To enjoy the variety of small community interests along the Willapa, be sure to take a short 45-minute drive along Hwy 101 to South Bend, the Oyster Capital of the World. Here you can visit the historic Pacific County Courthouse, with its magnificent art glass dome. The Courthouse, erected in 1910, is on the National Register of Historic Places.

South Bend wasn’t always the seat of Pacific County. From 1855 until 1893, Oysterville at the tip of the Long Beach Peninsula served as official county seat. However, the South Bend community designated itself as county seat in 1892 and, when a lawsuit didn’t persuade Peninsula residents to turn over the courthouse, South Bend citizens one dark night, crossed the Willapa and ‘removed’ the records that following year.

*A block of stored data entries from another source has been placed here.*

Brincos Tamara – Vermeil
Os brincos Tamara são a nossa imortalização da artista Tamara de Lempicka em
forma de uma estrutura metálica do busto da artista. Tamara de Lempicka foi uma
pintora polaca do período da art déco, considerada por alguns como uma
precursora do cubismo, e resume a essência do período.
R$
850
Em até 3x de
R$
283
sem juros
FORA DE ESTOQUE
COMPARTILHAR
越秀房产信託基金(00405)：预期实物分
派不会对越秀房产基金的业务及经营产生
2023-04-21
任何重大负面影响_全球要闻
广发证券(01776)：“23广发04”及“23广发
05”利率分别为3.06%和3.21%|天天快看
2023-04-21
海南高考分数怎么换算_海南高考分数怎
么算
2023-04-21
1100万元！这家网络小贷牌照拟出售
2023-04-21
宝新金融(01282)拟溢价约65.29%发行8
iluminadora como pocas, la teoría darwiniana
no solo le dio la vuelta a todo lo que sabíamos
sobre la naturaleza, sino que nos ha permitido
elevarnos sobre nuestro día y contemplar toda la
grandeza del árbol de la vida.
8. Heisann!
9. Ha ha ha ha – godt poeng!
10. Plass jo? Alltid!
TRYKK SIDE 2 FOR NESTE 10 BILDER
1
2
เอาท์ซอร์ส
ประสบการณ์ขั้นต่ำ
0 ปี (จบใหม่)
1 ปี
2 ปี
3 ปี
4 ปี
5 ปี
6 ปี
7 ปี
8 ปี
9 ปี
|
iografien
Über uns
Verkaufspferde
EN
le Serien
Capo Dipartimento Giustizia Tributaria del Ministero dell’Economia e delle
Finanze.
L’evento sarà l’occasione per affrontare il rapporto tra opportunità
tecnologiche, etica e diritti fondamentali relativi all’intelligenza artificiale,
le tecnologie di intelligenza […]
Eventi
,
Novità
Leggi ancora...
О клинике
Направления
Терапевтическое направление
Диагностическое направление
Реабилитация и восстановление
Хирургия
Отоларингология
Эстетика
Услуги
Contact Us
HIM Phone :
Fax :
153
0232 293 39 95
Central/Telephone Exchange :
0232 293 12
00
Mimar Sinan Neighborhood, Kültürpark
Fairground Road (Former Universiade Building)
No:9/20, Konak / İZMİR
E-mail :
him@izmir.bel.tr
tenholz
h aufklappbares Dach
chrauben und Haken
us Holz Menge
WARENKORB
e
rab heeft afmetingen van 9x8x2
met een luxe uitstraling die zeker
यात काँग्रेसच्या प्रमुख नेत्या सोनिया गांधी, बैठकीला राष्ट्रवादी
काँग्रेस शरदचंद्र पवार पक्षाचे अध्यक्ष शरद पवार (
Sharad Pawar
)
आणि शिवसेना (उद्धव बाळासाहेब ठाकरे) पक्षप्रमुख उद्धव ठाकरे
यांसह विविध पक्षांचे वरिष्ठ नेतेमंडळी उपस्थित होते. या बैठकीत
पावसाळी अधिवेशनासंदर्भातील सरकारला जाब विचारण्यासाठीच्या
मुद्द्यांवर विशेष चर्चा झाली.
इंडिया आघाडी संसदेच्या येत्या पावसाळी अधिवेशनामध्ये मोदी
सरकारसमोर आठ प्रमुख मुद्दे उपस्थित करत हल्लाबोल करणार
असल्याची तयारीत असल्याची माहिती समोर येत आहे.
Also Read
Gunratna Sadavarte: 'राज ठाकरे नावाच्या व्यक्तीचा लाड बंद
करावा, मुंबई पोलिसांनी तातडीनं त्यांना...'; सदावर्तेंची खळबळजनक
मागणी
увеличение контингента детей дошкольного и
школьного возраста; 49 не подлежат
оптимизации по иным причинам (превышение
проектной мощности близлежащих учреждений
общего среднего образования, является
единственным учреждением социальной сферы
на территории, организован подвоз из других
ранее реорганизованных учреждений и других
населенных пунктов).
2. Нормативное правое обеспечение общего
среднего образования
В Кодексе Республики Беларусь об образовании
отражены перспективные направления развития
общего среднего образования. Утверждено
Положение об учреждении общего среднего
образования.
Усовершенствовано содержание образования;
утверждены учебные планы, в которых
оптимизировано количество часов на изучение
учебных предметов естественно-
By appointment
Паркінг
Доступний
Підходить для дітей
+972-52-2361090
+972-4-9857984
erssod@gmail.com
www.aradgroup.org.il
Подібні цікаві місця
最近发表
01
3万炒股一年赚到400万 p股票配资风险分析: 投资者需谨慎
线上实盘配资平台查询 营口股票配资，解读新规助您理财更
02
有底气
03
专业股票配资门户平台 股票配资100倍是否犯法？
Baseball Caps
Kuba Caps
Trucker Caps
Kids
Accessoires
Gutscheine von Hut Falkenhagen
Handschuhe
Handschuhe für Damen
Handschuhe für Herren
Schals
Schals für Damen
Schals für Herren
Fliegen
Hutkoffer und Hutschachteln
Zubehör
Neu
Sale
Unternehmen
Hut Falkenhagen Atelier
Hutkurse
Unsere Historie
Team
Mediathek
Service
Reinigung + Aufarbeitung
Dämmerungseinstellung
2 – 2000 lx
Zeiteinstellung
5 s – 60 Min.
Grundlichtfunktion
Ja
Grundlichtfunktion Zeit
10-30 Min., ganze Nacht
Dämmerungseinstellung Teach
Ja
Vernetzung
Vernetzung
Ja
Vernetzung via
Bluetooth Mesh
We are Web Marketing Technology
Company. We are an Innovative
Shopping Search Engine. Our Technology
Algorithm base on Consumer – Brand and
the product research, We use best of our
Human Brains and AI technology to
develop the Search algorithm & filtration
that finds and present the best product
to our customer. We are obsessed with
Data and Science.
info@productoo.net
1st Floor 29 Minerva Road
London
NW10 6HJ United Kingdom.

While in the Courthouse, enjoy the painted scenes showing early County life. Look closely at the columns on the second floor; these were painted by a fellow who was inhabiting the local jail at a time when it became clear that the amount of money budgeted for the building would not cover all of its costs. Drawing on local expertise, the Commissioners instructed this artist, who just happened to be in jail at the time, to paint both the murals and the columns. To keep up the appearance of the building, he painted the columns to mimic marble.

Also located in South Bend is the County Museum and Historical Society. Easily found on the main road (hwy 101), the Museum has a great selection of local history, a bookstore and personnel who can provide you with maps and information about the area.